Le système de santé ? Le PCHR centre palestinien pour les droits humains avertit que le système de santé à Gaza s’effondrera en cas de déferlante du coronavirus c’est un avertissement, on ne pourra pas dire que l’on ne savait pas. Quinze jours après mon départ de Gaza l’armée israélienne a donné un quart d’heure à tout le personnel et les malades d’un hôpital de personnes âgées pour évacuer avant de le bombarder c’était l’hôpital de Chiffa, un exemple parmi tant d’autres dans la détérioration et la pénurie du système sanitaire palestinien déjà incapable de répondre aux besoins médicaux de base de la population.
Samedi je me suis rendue à Montpellier pour « des achats de première nécessité » dans les quelques rues ou la place de la Comédie que j’ai traversée j’ai eu le sentiment d’un désert malsain, une impression de monde fini où les quelques personnes que j’ai croisées s’évitaient toutes rapidement le regard fuyant. L’inverse du sentiment d’unité, de solidarité ressentie en permanence à Gaza malgré les drones, les tirs, les difficultés multiples, comme une inversion des émotions. Peut être parce que ce qui fait l’unité et la solidarité de la population à Gaza c’est la résistance, une cause qui les fonde, un destin une histoire, une façon d’être au monde et de considérer l’autre comme son prochain. Deux situations de crise où la force de chacun·e ne fait pas société de la même façon, où l’imbrication du privé et du politique ne résonne pas avec la même force. D’ailleurs combien de fois ais-je entendu là-bas qu’il valait mieux être pauvre à Gaza que nulle part ailleurs dans le monde.
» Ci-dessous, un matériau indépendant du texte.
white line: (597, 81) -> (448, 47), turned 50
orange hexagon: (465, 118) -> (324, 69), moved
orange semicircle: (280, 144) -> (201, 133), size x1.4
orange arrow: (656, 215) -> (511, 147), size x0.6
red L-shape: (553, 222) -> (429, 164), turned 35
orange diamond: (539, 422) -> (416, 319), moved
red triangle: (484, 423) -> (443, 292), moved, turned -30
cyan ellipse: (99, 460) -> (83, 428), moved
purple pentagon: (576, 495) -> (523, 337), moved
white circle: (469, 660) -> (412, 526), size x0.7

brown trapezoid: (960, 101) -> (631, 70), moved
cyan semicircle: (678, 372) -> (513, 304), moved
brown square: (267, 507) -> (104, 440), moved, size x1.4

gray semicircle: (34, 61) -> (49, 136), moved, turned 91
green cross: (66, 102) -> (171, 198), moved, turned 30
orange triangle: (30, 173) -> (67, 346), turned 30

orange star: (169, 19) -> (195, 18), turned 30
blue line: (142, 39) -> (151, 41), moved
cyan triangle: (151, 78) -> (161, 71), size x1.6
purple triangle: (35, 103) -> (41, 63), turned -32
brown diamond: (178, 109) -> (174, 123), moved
Dans une de mes dernières conversations avec deux jeunes amis dans un café de Gaza je me souviens qu’ils ont d’abord tenu à m’assurer qu’ils préféraient leur pays, que c’était le plus beau pays et que la vie en société y était agréable de par les bonnes relations familiales qui les liaient tous ensemble, mais que le blocus depuis 2007 avait introduit une destruction de l’avenir. Une jeunesse entre rêve, résistance et destruction.
Depuis quelques jours je dialogue avec mes amies de Gaza mais je n’arrive pas à les faire parler, écrir , raconter aujourd’hui là-bas, elles préfèrent parler d’autre chose, les seuls mots qu’elles me disent c’est « on pense à vous » et « chez nous ça devient de plus en plus compliqué, nous sommes paniqués par le coronavirus » (neuf cas détectés à l’heure d’écrire ces lignes)…
Si la crise liée à l’arrivée du covid-19 n’est pas le moment de mettre fin au blocus de Gaza et à l’occupation en Palestine, alors ce sera quand le moment ?
Voilà ce qu’Israël doit faire maintenant : lever le blocus de Gaza avant la dévastation sinon elle sera responsable et poursuivie par le droit pénal international.
Le BDS est un mouvement international non-violent non-sectaire et anti-raciste, il est efficace demandé par les Palestiniens, c’est une campagne dont l’impact est mondialement reconnu ; il est l’arme nécessaire d’un combat de justice et de respect du droit international.